/---

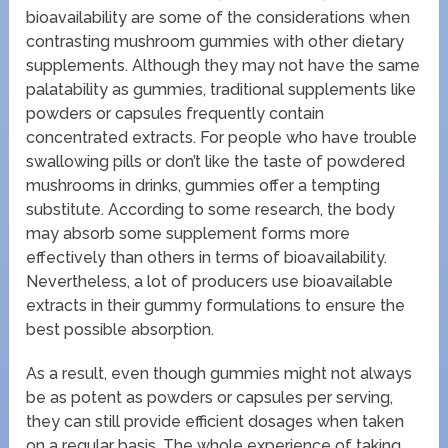
bioavailability are some of the considerations when
contrasting mushroom gummies with other dietary
supplements. Although they may not have the same
palatability as gummies, traditional supplements like
powders or capsules frequently contain
concentrated extracts. For people who have trouble
swallowing pills or don’t like the taste of powdered
mushrooms in drinks, gummies offer a tempting
substitute. According to some research, the body
may absorb some supplement forms more
effectively than others in terms of bioavailability.
Nevertheless, a lot of producers use bioavailable
extracts in their gummy formulations to ensure the
best possible absorption.
As a result, even though gummies might not always
be as potent as powders or capsules per serving,
they can still provide efficient dosages when taken
on a regular basis. The whole experience of taking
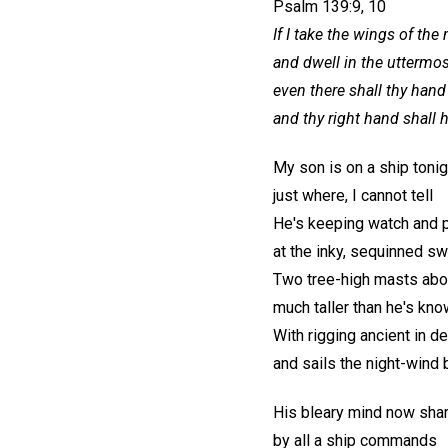
Psalm 139:9, 10
If I take the wings of the
and dwell in the uttermost
even there shall thy hand
and thy right hand shall 
My son is on a ship tonig
just where, I cannot tell
He's keeping watch and 
at the inky, sequinned swe
Two tree-high masts abo
much taller than he's kn
With rigging ancient in d
and sails the night-wind 
His bleary mind now sha
by all a ship commands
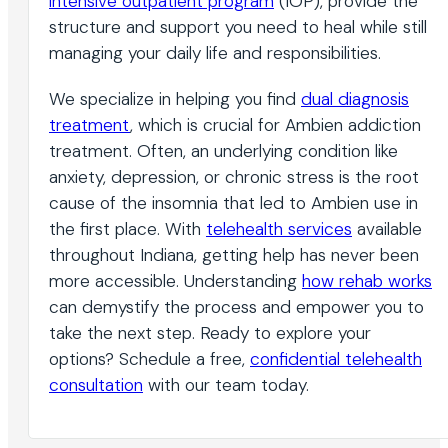
intensive outpatient program
(IOP), provide the
structure and support you need to heal while still
managing your daily life and responsibilities.
We specialize in helping you find
dual diagnosis
treatment
, which is crucial for Ambien addiction
treatment. Often, an underlying condition like
anxiety, depression, or chronic stress is the root
cause of the insomnia that led to Ambien use in
the first place. With
telehealth services
available
throughout Indiana, getting help has never been
more accessible. Understanding
how rehab works
can demystify the process and empower you to
take the next step. Ready to explore your
options? Schedule a free,
confidential telehealth
consultation
with our team today.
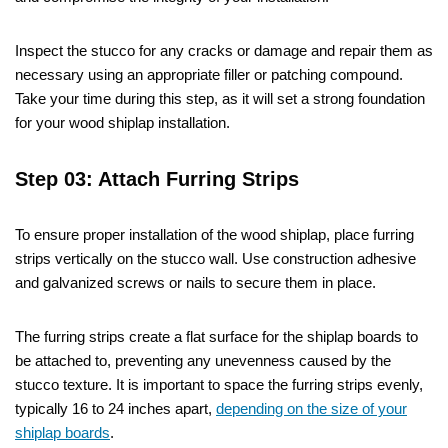
Inspect the stucco for any cracks or damage and repair them as
necessary using an appropriate filler or patching compound.
Take your time during this step, as it will set a strong foundation
for your wood shiplap installation.
Step 03: Attach Furring Strips
To ensure proper installation of the wood shiplap, place furring
strips vertically on the stucco wall. Use construction adhesive
and galvanized screws or nails to secure them in place.
The furring strips create a flat surface for the shiplap boards to
be attached to, preventing any unevenness caused by the
stucco texture. It is important to space the furring strips evenly,
typically 16 to 24 inches apart,
depending on the size of your
shiplap boards
.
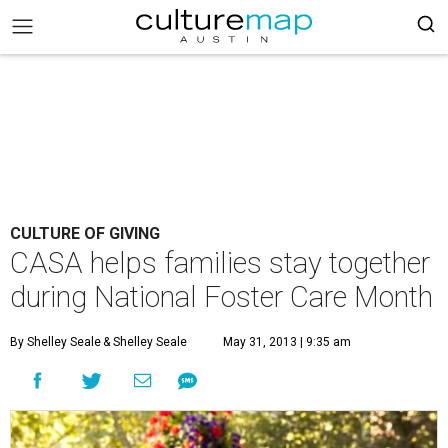
CULTURE OF GIVING
CASA helps families stay together
during National Foster Care Month
By Shelley Seale
& Shelley Seale
May 31, 2013 | 9:35 am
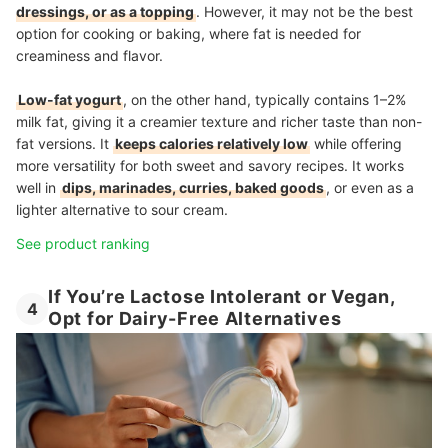
dressings, or as a topping
. However, it may not be the best
option for cooking or baking, where fat is needed for
creaminess and flavor.
Low-fat yogurt
, on the other hand, typically contains 1–2%
milk fat, giving it a creamier texture and richer taste than non-
fat versions. It
keeps calories relatively low
while offering
more versatility for both sweet and savory recipes. It works
well in
dips, marinades, curries, baked goods
, or even as a
lighter alternative to sour cream.
See product ranking
If You’re Lactose Intolerant or Vegan,
4
Opt for Dairy-Free Alternatives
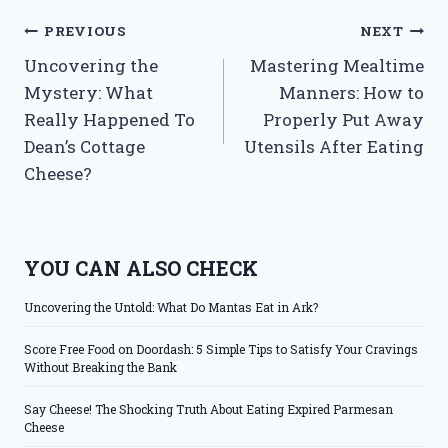
Post
PREVIOUS
NEXT
Uncovering the
Mastering Mealtime
navigation
Mystery: What
Manners: How to
Really Happened To
Properly Put Away
Dean’s Cottage
Utensils After Eating
Cheese?
YOU CAN ALSO CHECK
Uncovering the Untold: What Do Mantas Eat in Ark?
Score Free Food on Doordash: 5 Simple Tips to Satisfy Your Cravings
Without Breaking the Bank
Say Cheese! The Shocking Truth About Eating Expired Parmesan
Cheese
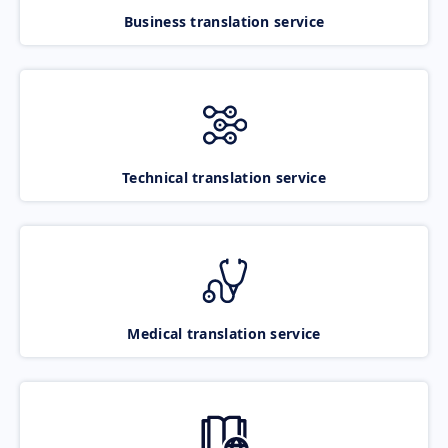
Business translation service
Technical translation service
Medical translation service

\---

- _REQUIREMENT_: Please, from the entries above, set down exactly the lines from the one containing "Mastering Mealtime" through the one containing "Without Breaking the Bank", and only those.

- _SOLUTION TO THE PROBLEM_:
Mastering Mealtime
navigation
Mystery: What
Manners: How to
Really Happened To
Properly Put Away
Dean’s Cottage
Utensils After Eating
Cheese?
YOU CAN ALSO CHECK
Uncovering the Untold: What Do Mantas Eat in Ark?
Score Free Food on Doordash: 5 Simple Tips to Satisfy Your Cravings
Without Breaking the Bank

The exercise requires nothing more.